The proposal by the Federal Government to consider innovative infrastructure funding must not end up being a tax on new housing, says the Urban Taskforce.
“The Urban Taskforce welcomes the Federal Government’s announcement that they are looking at innovative ways to fund infrastructure,” says Urban Taskforce CEO, Chris Johnson. “But we are concerned that this could become a tax on new housing focussed only on land owners and developers rather than a broad based levy shared by all beneficiaries of new infrastructure.
“There has been much discussion about the uplift on the value of individual houses near new railway lines where the density has been increased. Our concern is that excessive taxes on the uplift will kill the feasibility of a project and that individual house owners will not go through the dramas of relocation without a substantial windfall.
“When the market is bullish as it is now there may be opportunities to capture come of the uplift but once the market subsides the tax on new housing will drive development to areas away from the areas being taxed.

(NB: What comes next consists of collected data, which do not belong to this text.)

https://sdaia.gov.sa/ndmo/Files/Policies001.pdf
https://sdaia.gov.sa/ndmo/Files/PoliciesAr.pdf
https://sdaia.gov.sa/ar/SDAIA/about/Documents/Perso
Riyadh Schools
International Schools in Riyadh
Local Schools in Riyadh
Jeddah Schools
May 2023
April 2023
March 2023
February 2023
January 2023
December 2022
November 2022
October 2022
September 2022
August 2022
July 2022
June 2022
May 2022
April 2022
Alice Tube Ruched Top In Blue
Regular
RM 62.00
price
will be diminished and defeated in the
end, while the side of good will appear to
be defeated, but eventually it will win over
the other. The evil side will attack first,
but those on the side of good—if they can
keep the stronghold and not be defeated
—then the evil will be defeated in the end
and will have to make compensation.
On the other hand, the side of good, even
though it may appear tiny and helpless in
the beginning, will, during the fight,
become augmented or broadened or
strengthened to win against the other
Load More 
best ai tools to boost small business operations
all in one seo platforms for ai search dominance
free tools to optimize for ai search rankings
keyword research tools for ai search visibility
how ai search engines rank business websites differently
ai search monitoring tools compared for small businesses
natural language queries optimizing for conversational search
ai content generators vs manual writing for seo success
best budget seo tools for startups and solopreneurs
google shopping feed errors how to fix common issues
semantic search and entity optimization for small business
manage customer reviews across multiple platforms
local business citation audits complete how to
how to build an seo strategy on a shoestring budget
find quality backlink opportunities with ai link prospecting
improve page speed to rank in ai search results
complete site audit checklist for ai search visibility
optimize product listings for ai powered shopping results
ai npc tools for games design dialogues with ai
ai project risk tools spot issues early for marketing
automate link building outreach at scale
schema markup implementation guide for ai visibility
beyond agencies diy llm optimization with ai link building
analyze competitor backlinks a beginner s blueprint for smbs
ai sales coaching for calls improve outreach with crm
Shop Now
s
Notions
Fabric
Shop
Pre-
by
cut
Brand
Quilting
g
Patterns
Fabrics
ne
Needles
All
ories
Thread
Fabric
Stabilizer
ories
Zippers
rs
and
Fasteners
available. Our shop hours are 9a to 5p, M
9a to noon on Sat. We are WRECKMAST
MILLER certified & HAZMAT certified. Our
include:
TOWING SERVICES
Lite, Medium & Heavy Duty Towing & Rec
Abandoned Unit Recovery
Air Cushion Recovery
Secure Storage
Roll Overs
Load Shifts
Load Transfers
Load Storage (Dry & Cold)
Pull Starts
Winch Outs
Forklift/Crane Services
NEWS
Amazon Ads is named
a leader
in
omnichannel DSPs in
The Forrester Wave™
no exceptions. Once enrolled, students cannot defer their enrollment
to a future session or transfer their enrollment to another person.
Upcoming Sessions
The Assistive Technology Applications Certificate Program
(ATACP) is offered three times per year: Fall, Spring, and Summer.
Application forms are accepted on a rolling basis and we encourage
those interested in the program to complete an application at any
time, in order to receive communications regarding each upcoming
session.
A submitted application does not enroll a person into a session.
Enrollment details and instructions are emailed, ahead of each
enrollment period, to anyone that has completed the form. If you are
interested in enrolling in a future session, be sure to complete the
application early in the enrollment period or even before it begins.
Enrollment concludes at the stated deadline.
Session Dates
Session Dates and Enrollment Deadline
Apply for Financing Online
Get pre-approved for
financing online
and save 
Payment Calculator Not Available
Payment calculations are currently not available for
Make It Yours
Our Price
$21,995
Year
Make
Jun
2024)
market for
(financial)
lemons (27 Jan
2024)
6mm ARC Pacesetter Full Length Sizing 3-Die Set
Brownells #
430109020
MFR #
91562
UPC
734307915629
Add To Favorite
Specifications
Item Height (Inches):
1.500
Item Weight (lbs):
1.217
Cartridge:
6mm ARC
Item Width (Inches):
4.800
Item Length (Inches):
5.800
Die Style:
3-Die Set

“London’s massive Crossrail project is often used as an example of value capture but this project rejected the potential to tax uplift on new development close to stations in favour of a broad based levy across all businesses in London along with a small levy on all new development across London. A detailed report on funding options for Crossrail 2 by PwC rejected the taxing of new development close to stations as this could stop development to the detriment of the city as a whole.
“The Urban Taskforce is concerned that height and density of development is now becoming a tradable commodity based on how much return there is to either state or local governments. Changes to permissible height and density must not be seen by the government as long-term revenue-raising mechanism – planning controls must be prepared in consultation with the community and other stakeholders. There will be large sites where both the developer and the approval authority agree through a Voluntary Planning Agreement (VPA) that more density can be accommodated and an infrastructure contribution can be made.”